Work to do:
Put every line of the items below into a Markdown table with the columns Row and Line. Number the rows and leave out blank lines.

Exercise data:
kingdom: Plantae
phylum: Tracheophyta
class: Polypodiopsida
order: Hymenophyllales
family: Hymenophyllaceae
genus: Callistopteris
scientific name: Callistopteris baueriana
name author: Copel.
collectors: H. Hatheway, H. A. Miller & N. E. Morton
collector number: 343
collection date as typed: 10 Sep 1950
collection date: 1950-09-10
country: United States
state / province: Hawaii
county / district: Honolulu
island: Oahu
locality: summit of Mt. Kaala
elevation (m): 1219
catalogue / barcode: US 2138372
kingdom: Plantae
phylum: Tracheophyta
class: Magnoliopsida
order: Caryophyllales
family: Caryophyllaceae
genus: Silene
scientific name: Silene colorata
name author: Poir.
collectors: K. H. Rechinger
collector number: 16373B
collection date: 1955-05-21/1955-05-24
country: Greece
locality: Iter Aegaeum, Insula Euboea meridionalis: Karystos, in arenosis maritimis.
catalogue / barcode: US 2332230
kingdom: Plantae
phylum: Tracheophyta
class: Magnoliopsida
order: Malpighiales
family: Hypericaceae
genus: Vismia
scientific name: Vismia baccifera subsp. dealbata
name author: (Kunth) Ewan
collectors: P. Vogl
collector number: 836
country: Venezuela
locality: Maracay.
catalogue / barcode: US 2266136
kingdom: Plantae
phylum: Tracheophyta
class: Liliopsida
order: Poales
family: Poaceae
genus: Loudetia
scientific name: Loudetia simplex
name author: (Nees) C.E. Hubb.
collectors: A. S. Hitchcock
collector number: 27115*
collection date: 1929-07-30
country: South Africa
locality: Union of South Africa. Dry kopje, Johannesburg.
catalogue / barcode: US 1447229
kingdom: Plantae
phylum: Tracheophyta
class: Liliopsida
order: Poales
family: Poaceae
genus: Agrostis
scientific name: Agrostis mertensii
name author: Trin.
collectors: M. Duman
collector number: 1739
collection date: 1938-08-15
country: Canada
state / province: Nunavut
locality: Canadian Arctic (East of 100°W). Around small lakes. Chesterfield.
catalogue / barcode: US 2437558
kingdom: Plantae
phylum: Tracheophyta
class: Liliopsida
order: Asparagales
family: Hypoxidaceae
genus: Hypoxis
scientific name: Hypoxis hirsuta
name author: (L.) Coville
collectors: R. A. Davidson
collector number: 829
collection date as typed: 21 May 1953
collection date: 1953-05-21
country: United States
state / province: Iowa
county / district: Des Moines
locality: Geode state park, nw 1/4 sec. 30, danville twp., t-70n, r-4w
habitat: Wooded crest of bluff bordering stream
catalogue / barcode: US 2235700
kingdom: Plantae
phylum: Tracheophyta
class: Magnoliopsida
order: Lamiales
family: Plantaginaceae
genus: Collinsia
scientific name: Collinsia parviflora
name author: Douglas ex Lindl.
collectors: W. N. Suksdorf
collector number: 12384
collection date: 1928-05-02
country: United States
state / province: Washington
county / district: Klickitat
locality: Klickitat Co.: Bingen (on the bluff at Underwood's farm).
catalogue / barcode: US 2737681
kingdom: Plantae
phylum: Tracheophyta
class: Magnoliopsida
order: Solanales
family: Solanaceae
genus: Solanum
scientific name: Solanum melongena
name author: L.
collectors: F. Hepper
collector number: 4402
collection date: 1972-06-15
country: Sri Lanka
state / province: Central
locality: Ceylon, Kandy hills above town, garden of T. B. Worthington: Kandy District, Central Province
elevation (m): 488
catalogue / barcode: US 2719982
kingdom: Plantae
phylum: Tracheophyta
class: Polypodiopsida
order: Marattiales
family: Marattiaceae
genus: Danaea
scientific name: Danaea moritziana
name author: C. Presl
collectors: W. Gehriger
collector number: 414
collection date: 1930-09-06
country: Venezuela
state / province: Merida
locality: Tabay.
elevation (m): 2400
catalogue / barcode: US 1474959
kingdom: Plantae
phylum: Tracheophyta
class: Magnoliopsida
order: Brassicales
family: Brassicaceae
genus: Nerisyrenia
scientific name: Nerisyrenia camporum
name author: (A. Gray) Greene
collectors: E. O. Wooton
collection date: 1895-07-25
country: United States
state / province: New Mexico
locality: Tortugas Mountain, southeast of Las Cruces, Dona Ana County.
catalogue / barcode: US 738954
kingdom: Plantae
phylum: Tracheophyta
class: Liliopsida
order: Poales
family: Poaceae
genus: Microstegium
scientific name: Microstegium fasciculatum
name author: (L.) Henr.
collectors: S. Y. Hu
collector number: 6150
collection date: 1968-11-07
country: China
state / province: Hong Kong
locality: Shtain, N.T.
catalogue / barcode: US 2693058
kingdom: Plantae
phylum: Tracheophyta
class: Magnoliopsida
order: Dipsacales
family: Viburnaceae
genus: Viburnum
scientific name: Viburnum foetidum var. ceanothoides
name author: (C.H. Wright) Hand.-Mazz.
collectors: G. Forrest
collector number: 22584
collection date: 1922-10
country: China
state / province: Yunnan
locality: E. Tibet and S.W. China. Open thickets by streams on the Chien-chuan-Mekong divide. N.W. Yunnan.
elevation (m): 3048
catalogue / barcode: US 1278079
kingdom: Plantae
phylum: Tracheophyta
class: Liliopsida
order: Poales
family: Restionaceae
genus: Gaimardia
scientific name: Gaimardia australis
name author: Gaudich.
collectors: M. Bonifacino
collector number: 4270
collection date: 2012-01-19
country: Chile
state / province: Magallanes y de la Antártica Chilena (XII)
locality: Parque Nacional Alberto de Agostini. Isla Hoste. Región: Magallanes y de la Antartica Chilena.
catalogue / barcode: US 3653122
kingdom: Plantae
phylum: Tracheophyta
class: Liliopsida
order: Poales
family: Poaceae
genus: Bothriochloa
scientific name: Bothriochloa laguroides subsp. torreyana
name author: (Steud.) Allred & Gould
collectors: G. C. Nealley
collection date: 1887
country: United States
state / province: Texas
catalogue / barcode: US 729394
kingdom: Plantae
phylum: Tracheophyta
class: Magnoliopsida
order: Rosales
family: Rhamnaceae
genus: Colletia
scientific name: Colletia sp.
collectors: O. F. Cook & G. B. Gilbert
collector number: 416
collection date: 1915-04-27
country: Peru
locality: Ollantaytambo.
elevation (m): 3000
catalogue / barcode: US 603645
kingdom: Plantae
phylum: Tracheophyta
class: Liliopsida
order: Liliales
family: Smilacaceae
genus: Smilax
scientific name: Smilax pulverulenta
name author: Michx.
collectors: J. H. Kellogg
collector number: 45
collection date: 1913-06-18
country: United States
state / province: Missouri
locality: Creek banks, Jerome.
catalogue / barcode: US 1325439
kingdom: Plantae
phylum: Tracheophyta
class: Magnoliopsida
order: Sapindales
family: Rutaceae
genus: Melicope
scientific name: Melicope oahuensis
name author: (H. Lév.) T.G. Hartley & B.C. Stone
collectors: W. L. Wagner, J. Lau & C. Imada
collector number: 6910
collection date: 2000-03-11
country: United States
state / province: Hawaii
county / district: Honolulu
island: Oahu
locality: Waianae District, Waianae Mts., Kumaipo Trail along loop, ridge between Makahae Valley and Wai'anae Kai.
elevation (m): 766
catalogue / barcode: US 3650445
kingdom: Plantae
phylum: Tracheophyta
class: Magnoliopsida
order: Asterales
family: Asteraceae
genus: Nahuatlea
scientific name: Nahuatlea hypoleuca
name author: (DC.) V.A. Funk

Expected answer:
| Row | Line |
|---|---|
| 1 | kingdom: Plantae |
| 2 | phylum: Tracheophyta |
| 3 | class: Polypodiopsida |
| 4 | order: Hymenophyllales |
| 5 | family: Hymenophyllaceae |
| 6 | genus: Callistopteris |
| 7 | scientific name: Callistopteris baueriana |
| 8 | name author: Copel. |
| 9 | collectors: H. Hatheway, H. A. Miller & N. E. Morton |
| 10 | collector number: 343 |
| 11 | collection date as typed: 10 Sep 1950 |
| 12 | collection date: 1950-09-10 |
| 13 | country: United States |
| 14 | state / province: Hawaii |
| 15 | county / district: Honolulu |
| 16 | island: Oahu |
| 17 | locality: summit of Mt. Kaala |
| 18 | elevation (m): 1219 |
| 19 | catalogue / barcode: US 2138372 |
| 20 | kingdom: Plantae |
| 21 | phylum: Tracheophyta |
| 22 | class: Magnoliopsida |
| 23 | order: Caryophyllales |
| 24 | family: Caryophyllaceae |
| 25 | genus: Silene |
| 26 | scientific name: Silene colorata |
| 27 | name author: Poir. |
| 28 | collectors: K. H. Rechinger |
| 29 | collector number: 16373B |
| 30 | collection date: 1955-05-21/1955-05-24 |
| 31 | country: Greece |
| 32 | locality: Iter Aegaeum, Insula Euboea meridionalis: Karystos, in arenosis maritimis. |
| 33 | catalogue / barcode: US 2332230 |
| 34 | kingdom: Plantae |
| 35 | phylum: Tracheophyta |
| 36 | class: Magnoliopsida |
| 37 | order: Malpighiales |
| 38 | family: Hypericaceae |
| 39 | genus: Vismia |
| 40 | scientific name: Vismia baccifera subsp. dealbata |
| 41 | name author: (Kunth) Ewan |
| 42 | collectors: P. Vogl |
| 43 | collector number: 836 |
| 44 | country: Venezuela |
| 45 | locality: Maracay. |
| 46 | catalogue / barcode: US 2266136 |
| 47 | kingdom: Plantae |
| 48 | phylum: Tracheophyta |
| 49 | class: Liliopsida |
| 50 | order: Poales |
| 51 | family: Poaceae |
| 52 | genus: Loudetia |
| 53 | scientific name: Loudetia simplex |
| 54 | name author: (Nees) C.E. Hubb. |
| 55 | collectors: A. S. Hitchcock |
| 56 | collector number: 27115* |
| 57 | collection date: 1929-07-30 |
| 58 | country: South Africa |
| 59 | locality: Union of South Africa. Dry kopje, Johannesburg. |
| 60 | catalogue / barcode: US 1447229 |
| 61 | kingdom: Plantae |
| 62 | phylum: Tracheophyta |
| 63 | class: Liliopsida |
| 64 | order: Poales |
| 65 | family: Poaceae |
| 66 | genus: Agrostis |
| 67 | scientific name: Agrostis mertensii |
| 68 | name author: Trin. |
| 69 | collectors: M. Duman |
| 70 | collector number: 1739 |
| 71 | collection date: 1938-08-15 |
| 72 | country: Canada |
| 73 | state / province: Nunavut |
| 74 | locality: Canadian Arctic (East of 100°W). Around small lakes. Chesterfield. |
| 75 | catalogue / barcode: US 2437558 |
| 76 | kingdom: Plantae |
| 77 | phylum: Tracheophyta |
| 78 | class: Liliopsida |
| 79 | order: Asparagales |
| 80 | family: Hypoxidaceae |
| 81 | genus: Hypoxis |
| 82 | scientific name: Hypoxis hirsuta |
| 83 | name author: (L.) Coville |
| 84 | collectors: R. A. Davidson |
| 85 | collector number: 829 |
| 86 | collection date as typed: 21 May 1953 |
| 87 | collection date: 1953-05-21 |
| 88 | country: United States |
| 89 | state / province: Iowa |
| 90 | county / district: Des Moines |
| 91 | locality: Geode state park, nw 1/4 sec. 30, danville twp., t-70n, r-4w |
| 92 | habitat: Wooded crest of bluff bordering stream |
| 93 | catalogue / barcode: US 2235700 |
| 94 | kingdom: Plantae |
| 95 | phylum: Tracheophyta |
| 96 | class: Magnoliopsida |
| 97 | order: Lamiales |
| 98 | family: Plantaginaceae |
| 99 | genus: Collinsia |
| 100 | scientific name: Collinsia parviflora |
| 101 | name author: Douglas ex Lindl. |
| 102 | collectors: W. N. Suksdorf |
| 103 | collector number: 12384 |
| 104 | collection date: 1928-05-02 |
| 105 | country: United States |
| 106 | state / province: Washington |
| 107 | county / district: Klickitat |
| 108 | locality: Klickitat Co.: Bingen (on the bluff at Underwood's farm). |
| 109 | catalogue / barcode: US 2737681 |
| 110 | kingdom: Plantae |
| 111 | phylum: Tracheophyta |
| 112 | class: Magnoliopsida |
| 113 | order: Solanales |
| 114 | family: Solanaceae |
| 115 | genus: Solanum |
| 116 | scientific name: Solanum melongena |
| 117 | name author: L. |
| 118 | collectors: F. Hepper |
| 119 | collector number: 4402 |
| 120 | collection date: 1972-06-15 |
| 121 | country: Sri Lanka |
| 122 | state / province: Central |
| 123 | locality: Ceylon, Kandy hills above town, garden of T. B. Worthington: Kandy District, Central Province |
| 124 | elevation (m): 488 |
| 125 | catalogue / barcode: US 2719982 |
| 126 | kingdom: Plantae |
| 127 | phylum: Tracheophyta |
| 128 | class: Polypodiopsida |
| 129 | order: Marattiales |
| 130 | family: Marattiaceae |
| 131 | genus: Danaea |
| 132 | scientific name: Danaea moritziana |
| 133 | name author: C. Presl |
| 134 | collectors: W. Gehriger |
| 135 | collector number: 414 |
| 136 | collection date: 1930-09-06 |
| 137 | country: Venezuela |
| 138 | state / province: Merida |
| 139 | locality: Tabay. |
| 140 | elevation (m): 2400 |
| 141 | catalogue / barcode: US 1474959 |
| 142 | kingdom: Plantae |
| 143 | phylum: Tracheophyta |
| 144 | class: Magnoliopsida |
| 145 | order: Brassicales |
| 146 | family: Brassicaceae |
| 147 | genus: Nerisyrenia |
| 148 | scientific name: Nerisyrenia camporum |
| 149 | name author: (A. Gray) Greene |
| 150 | collectors: E. O. Wooton |
| 151 | collection date: 1895-07-25 |
| 152 | country: United States |
| 153 | state / province: New Mexico |
| 154 | locality: Tortugas Mountain, southeast of Las Cruces, Dona Ana County. |
| 155 | catalogue / barcode: US 738954 |
| 156 | kingdom: Plantae |
| 157 | phylum: Tracheophyta |
| 158 | class: Liliopsida |
| 159 | order: Poales |
| 160 | family: Poaceae |
| 161 | genus: Microstegium |
| 162 | scientific name: Microstegium fasciculatum |
| 163 | name author: (L.) Henr. |
| 164 | collectors: S. Y. Hu |
| 165 | collector number: 6150 |
| 166 | collection date: 1968-11-07 |
| 167 | country: China |
| 168 | state / province: Hong Kong |
| 169 | locality: Shtain, N.T. |
| 170 | catalogue / barcode: US 2693058 |
| 171 | kingdom: Plantae |
| 172 | phylum: Tracheophyta |
| 173 | class: Magnoliopsida |
| 174 | order: Dipsacales |
| 175 | family: Viburnaceae |
| 176 | genus: Viburnum |
| 177 | scientific name: Viburnum foetidum var. ceanothoides |
| 178 | name author: (C.H. Wright) Hand.-Mazz. |
| 179 | collectors: G. Forrest |
| 180 | collector number: 22584 |
| 181 | collection date: 1922-10 |
| 182 | country: China |
| 183 | state / province: Yunnan |
| 184 | locality: E. Tibet and S.W. China. Open thickets by streams on the Chien-chuan-Mekong divide. N.W. Yunnan. |
| 185 | elevation (m): 3048 |
| 186 | catalogue / barcode: US 1278079 |
| 187 | kingdom: Plantae |
| 188 | phylum: Tracheophyta |
| 189 | class: Liliopsida |
| 190 | order: Poales |
| 191 | family: Restionaceae |
| 192 | genus: Gaimardia |
| 193 | scientific name: Gaimardia australis |
| 194 | name author: Gaudich. |
| 195 | collectors: M. Bonifacino |
| 196 | collector number: 4270 |
| 197 | collection date: 2012-01-19 |
| 198 | country: Chile |
| 199 | state / province: Magallanes y de la Antártica Chilena (XII) |
| 200 | locality: Parque Nacional Alberto de Agostini. Isla Hoste. Región: Magallanes y de la Antartica Chilena. |
| 201 | catalogue / barcode: US 3653122 |
| 202 | kingdom: Plantae |
| 203 | phylum: Tracheophyta |
| 204 | class: Liliopsida |
| 205 | order: Poales |
| 206 | family: Poaceae |
| 207 | genus: Bothriochloa |
| 208 | scientific name: Bothriochloa laguroides subsp. torreyana |
| 209 | name author: (Steud.) Allred & Gould |
| 210 | collectors: G. C. Nealley |
| 211 | collection date: 1887 |
| 212 | country: United States |
| 213 | state / province: Texas |
| 214 | catalogue / barcode: US 729394 |
| 215 | kingdom: Plantae |
| 216 | phylum: Tracheophyta |
| 217 | class: Magnoliopsida |
| 218 | order: Rosales |
| 219 | family: Rhamnaceae |
| 220 | genus: Colletia |
| 221 | scientific name: Colletia sp. |
| 222 | collectors: O. F. Cook & G. B. Gilbert |
| 223 | collector number: 416 |
| 224 | collection date: 1915-04-27 |
| 225 | country: Peru |
| 226 | locality: Ollantaytambo. |
| 227 | elevation (m): 3000 |
| 228 | catalogue / barcode: US 603645 |
| 229 | kingdom: Plantae |
| 230 | phylum: Tracheophyta |
| 231 | class: Liliopsida |
| 232 | order: Liliales |
| 233 | family: Smilacaceae |
| 234 | genus: Smilax |
| 235 | scientific name: Smilax pulverulenta |
| 236 | name author: Michx. |
| 237 | collectors: J. H. Kellogg |
| 238 | collector number: 45 |
| 239 | collection date: 1913-06-18 |
| 240 | country: United States |
| 241 | state / province: Missouri |
| 242 | locality: Creek banks, Jerome. |
| 243 | catalogue / barcode: US 1325439 |
| 244 | kingdom: Plantae |
| 245 | phylum: Tracheophyta |
| 246 | class: Magnoliopsida |
| 247 | order: Sapindales |
| 248 | family: Rutaceae |
| 249 | genus: Melicope |
| 250 | scientific name: Melicope oahuensis |
| 251 | name author: (H. Lév.) T.G. Hartley & B.C. Stone |
| 252 | collectors: W. L. Wagner, J. Lau & C. Imada |
| 253 | collector number: 6910 |
| 254 | collection date: 2000-03-11 |
| 255 | country: United States |
| 256 | state / province: Hawaii |
| 257 | county / district: Honolulu |
| 258 | island: Oahu |
| 259 | locality: Waianae District, Waianae Mts., Kumaipo Trail along loop, ridge between Makahae Valley and Wai'anae Kai. |
| 260 | elevation (m): 766 |
| 261 | catalogue / barcode: US 3650445 |
| 262 | kingdom: Plantae |
| 263 | phylum: Tracheophyta |
| 264 | class: Magnoliopsida |
| 265 | order: Asterales |
| 266 | family: Asteraceae |
| 267 | genus: Nahuatlea |
| 268 | scientific name: Nahuatlea hypoleuca |
| 269 | name author: (DC.) V.A. Funk |